Open and Closed sets in Sum of Topologies I need some help in understanding the meaning of open sets in Sum of topologies.
I studied in Bourbaki's General Topology that: 

The sum of topologies is the final topology defined on the sum of family of Sets $(X_i)_{i \in I}$, denoted by $X$, with respect to the canonical mappings $j_i: X_i \rightarrow X$. On identifying each $X_i$ with a subset of $X$ by means of $j_i$, he claims that any subset $A$ of $X$ is open if and only if each of the sets $A \;\cap X_i$ is open in each topological space $X_i, \;i \in I.$ Moreover, each set $X_i$ is open as well as closed in topology on $X$.

Here's how I think we could prove the if and only if statement about open sets:
$X_i$ is identified as $X_i \times \{i\} \subseteq X.$ Now let $A \subseteq X$ be open in $X$. Then by the definition of final topology, each $j_i^{-1}(A)$ should be open in $X_i\;$ i.e. $\;X_i \times \{i\}, i \in I.$ Thus considering $X_i$ as a subspace of $X, \;j_i^{-1}(A)$ is open in $X_i$ if and only if $A \,\cap X_i$ is open in $X_i$.
Further, let $A = X_i$. Then, $\;X_i \,\cap X_j = \begin{cases}
                                              \phi & j \neq i \\ 
                                              X_i & j=i    
                                                                \end{cases}\quad$ because, $\;X_i \,\cap X_j= \phi$ as subspaces of $X$. 
Hence, $X_i$ is closed in all $X_j,\, j \in I$. So, it is closed in $X$. Similar arguments hold for proving $X_i$ is open in $X$.
Please verify whether the solution is correct?
Also, I find it hard to digest that why we are identifying each $X_i$ with a subset of $X$ by means of $j_i$? This step seems forceful to me, taken just to give a convenient way to define open sets in $X$. It does not seem to have anything to do with the definition of final topology.
Any help will be greatly appreciated.
 A: Your solution as to why the $j_i[X_i]$ are open in the sum $X$ is correct: $j_i^{-1}[X_i]$ is either $X_i$ itself or empty, so open in $X_i$.

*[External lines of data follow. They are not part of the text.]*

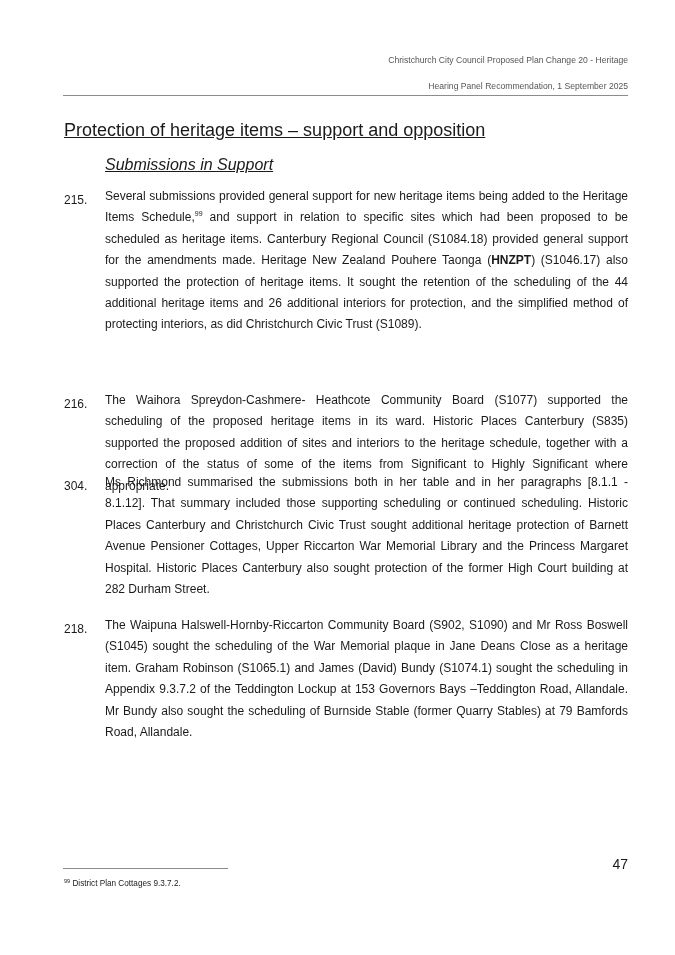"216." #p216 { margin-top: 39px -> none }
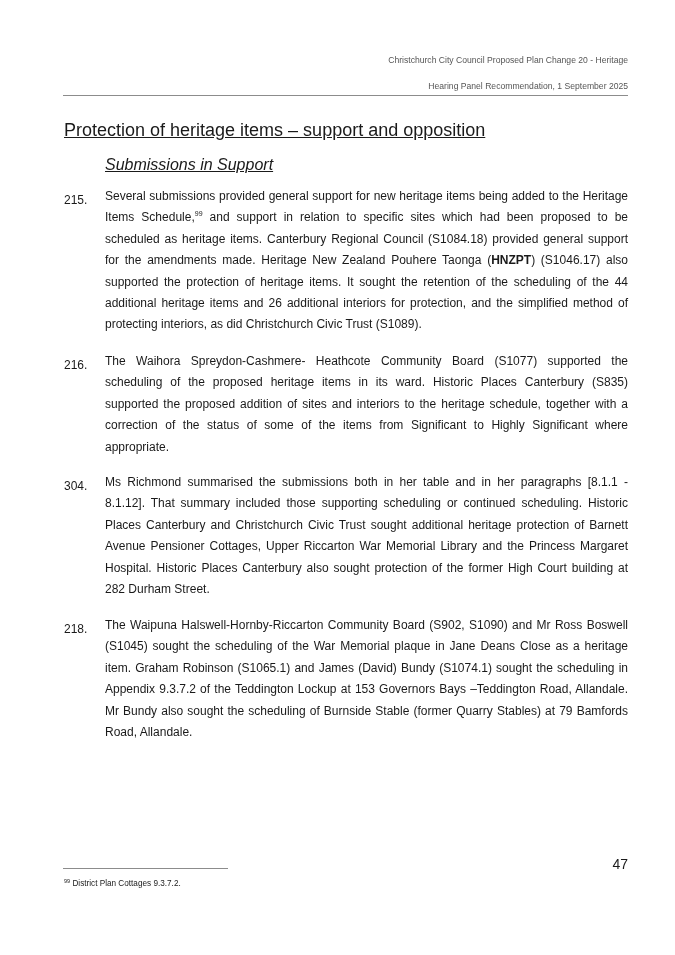"304." span.num { text: 304 -> 217 }
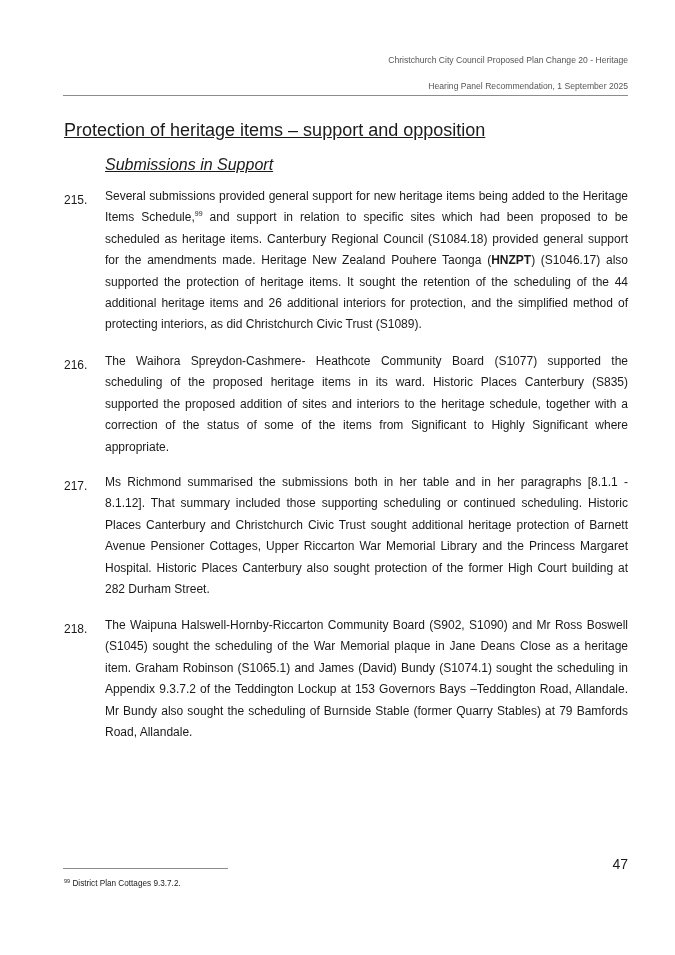"47" .page-number { font-size: 14px -> 12px; top: 856px -> 905px }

The whole point of the construction is to make the copies of the $X_i$ all disjoint. Consider e.g. a sum of countably many copies of $[0,1]$ (in the usual topology). We cannot take a union because then we get just $[0,1]$, we need separate copies of $[0,1]$ so the trick is to use the index set and have a map
$j_n: [0,1] \to [0,1]_n:= [0,1] \times \{n\}, j_n(x)=(x,n)$. The sets $[0,1]\times \{n\}$ are disjoint for different $n$, so now we can talk about copy $0$ of $[0,1]$, copy $1$ and so on,
and we can unambiguously define $X = \bigcup_{n \in \Bbb N} [0,1]_n$, and give
the sum/union the final topology w.r.t. the maps $j_n$ into $X$. Because we use the final topology, we can prove the universal property we need for a sum: having continuous maps $f_n: [0,1] \to Y$ to some space $Y$, for all $n$, we can define a unique map $f: X \to Y$ "by component", namely such that $f \circ j_n = f_n$ for all $n$. It's entirely dual to the product construction. In general, having made the $X_i$ disjoint (one can also show all $j_i$ are in fact homeomorphisms, so we have "copies" of each $X_i$ inside $X$) there never is any conflict between copies in defining the sum map. 
The sum construction isn't very important in general topology, though it can be a handy tool for some proofs and examples, sometimes.